───── FUENTE
Luis Saslavsky, como todos los grandes directores del cine clásico, podía moverse con soltura dentro de cualquier género. Hizo comedias (Cinco besos, La dama duende), policiales (de gangsters como La fuga, o en su vertiente negra como Camino del infierno), y melodramas (Puerta cerrada, La casa del recuerdo). Hasta logró mezclarlos a todos en ese híbrido temprano que es Nace un amor, película en la que incluso se le cuela una trama de científico loco. Sin embargo, su inclinación por el melodrama se impone. Hay en Saslavsky una disposición al exceso de las formas y los sentimientos por voluntad propia, no por tosquedad ni para ocultar una falta de habilidad en el camino hacia la economía narrativa. Quizás, esto encuentre su mejor explicación en dos acontecimientos conectados. Por un lado, las afinidades estéticas. Saslavsky fue un admirador confeso del estilo barroco de Joseph Von Sternberg (y de Marlene Dietrich), de hecho, tuvo la oportunidad de conocerlo cuando viajó como cronista de La Nación a Hollywood a comienzos de los años ’30. Por otro, ahí están las dos críticas que la revista Sur publicó sobre películas de Saslavsky, y ambas vienen a terminar de ilustrar la cuestión. Primero el elogio de Borges a La fuga (1937). Luego la celebración y justa defensa del melodrama que hace María Luisa Bombal a propósito de Puerta cerrada (1938). Borges y Bombal estaban hablando de dos virtudes de Saslavsky. Lo que le atraía de La fuga a Borges era que finalmente el cine argentino había encontrado una película que “fluye límpidamente como los films americanos”. Se sabe que él también admiraba a Sternberg, pero las películas que lo seducían eran las de la primera etapa sternbergiana –como Underworld– y condenaba la saturación visual de las que había hecho en pareja con Marlene Dietrich (Recordemos: Borges luego dirá de Saslavsky lo mismo que la crítica culta del momento decía de Sternberg: “admirable coleccionista de lámparas, estatuas, sombrillas, cortinas festoneadas, biombos, rejas, anécdotas sentimentales”). Narración sobre descripción, entonces. Un año después, Bombal, en la misma revista, escribe sobre Puerta cerrada y festeja el goce de lo cursi: “el perfecto y eterno melodrama con sus tradicionales situaciones y sus tradicionales personajes”. Para Bombal es necesario “entrar en el juego” y en esa apuesta nunca nada está de más, para entrar en el juego hay que saber jugar y aceptar sus reglas.
──────────
OBJETIVO 1
Según el texto sobre Saslavsky, ¿para qué medio viajó él como cronista a Hollywood a comienzos de los años ’30?
OBJETIVO 2
Por favor, prosigue el texto sobre Saslavsky a partir de su última oración.
───── DATOS EXTRAÍDOS
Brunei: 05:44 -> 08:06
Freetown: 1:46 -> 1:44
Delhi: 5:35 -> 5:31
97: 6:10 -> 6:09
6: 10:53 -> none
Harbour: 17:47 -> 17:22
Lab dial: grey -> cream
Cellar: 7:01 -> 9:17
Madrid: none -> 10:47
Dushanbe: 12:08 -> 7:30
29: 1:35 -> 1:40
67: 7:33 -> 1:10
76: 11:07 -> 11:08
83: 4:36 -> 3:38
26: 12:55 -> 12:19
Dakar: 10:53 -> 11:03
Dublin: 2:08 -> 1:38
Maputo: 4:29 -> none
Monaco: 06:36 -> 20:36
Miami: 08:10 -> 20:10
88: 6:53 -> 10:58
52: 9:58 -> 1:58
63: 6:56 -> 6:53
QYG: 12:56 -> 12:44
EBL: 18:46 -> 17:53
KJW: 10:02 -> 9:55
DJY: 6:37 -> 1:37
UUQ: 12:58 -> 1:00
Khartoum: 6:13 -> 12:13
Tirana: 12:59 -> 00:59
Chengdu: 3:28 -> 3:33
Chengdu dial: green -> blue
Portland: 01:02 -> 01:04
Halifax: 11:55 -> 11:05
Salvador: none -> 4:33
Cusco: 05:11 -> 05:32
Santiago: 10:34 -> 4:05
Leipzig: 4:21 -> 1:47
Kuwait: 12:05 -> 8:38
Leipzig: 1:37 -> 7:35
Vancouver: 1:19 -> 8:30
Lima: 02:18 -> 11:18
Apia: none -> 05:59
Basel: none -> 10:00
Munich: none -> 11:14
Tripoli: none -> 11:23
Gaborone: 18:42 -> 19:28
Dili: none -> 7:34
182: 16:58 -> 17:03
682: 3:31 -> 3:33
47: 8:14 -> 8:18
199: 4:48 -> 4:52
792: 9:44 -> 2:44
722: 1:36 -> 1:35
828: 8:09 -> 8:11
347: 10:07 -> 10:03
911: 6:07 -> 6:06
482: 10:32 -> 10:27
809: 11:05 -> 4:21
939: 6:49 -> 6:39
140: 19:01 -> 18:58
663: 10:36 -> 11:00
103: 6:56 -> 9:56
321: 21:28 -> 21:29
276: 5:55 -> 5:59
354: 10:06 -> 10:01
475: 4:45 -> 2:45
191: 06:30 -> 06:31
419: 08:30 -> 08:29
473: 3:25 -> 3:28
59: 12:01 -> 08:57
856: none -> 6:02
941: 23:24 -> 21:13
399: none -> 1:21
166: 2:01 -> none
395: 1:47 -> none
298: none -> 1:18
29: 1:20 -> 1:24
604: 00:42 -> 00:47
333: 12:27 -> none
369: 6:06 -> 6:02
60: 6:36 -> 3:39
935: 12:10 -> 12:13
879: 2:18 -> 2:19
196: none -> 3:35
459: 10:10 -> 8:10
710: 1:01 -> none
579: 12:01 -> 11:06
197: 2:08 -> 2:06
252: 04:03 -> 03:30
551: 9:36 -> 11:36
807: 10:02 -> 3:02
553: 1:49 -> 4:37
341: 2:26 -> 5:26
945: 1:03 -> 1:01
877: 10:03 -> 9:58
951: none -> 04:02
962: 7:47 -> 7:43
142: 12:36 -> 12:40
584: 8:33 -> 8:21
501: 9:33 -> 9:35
──────────
RESULTADO 1
Para La Nación.

RESULTADO 2
Puerta cerrada es un melodrama de madre, en este caso, de una madre bien específica porque es una adaptación de Stella Dallas (1937), de King Vidor. Cada una narra el sacrificio de una madre para que su descendencia salte de clase social. Si bien aquí me detendré en otra película de Saslavsky, Historia de una mala mujer (1947), que es también la pérdida y el sacrificio de una madre y, a la vez, otra reescritura: una versión de El abanico de Lady Windermere de Oscar Wilde; hay en ambas, flashback mediante, un desplazamiento respecto de sus fuentes que intensifica la trama melodramática.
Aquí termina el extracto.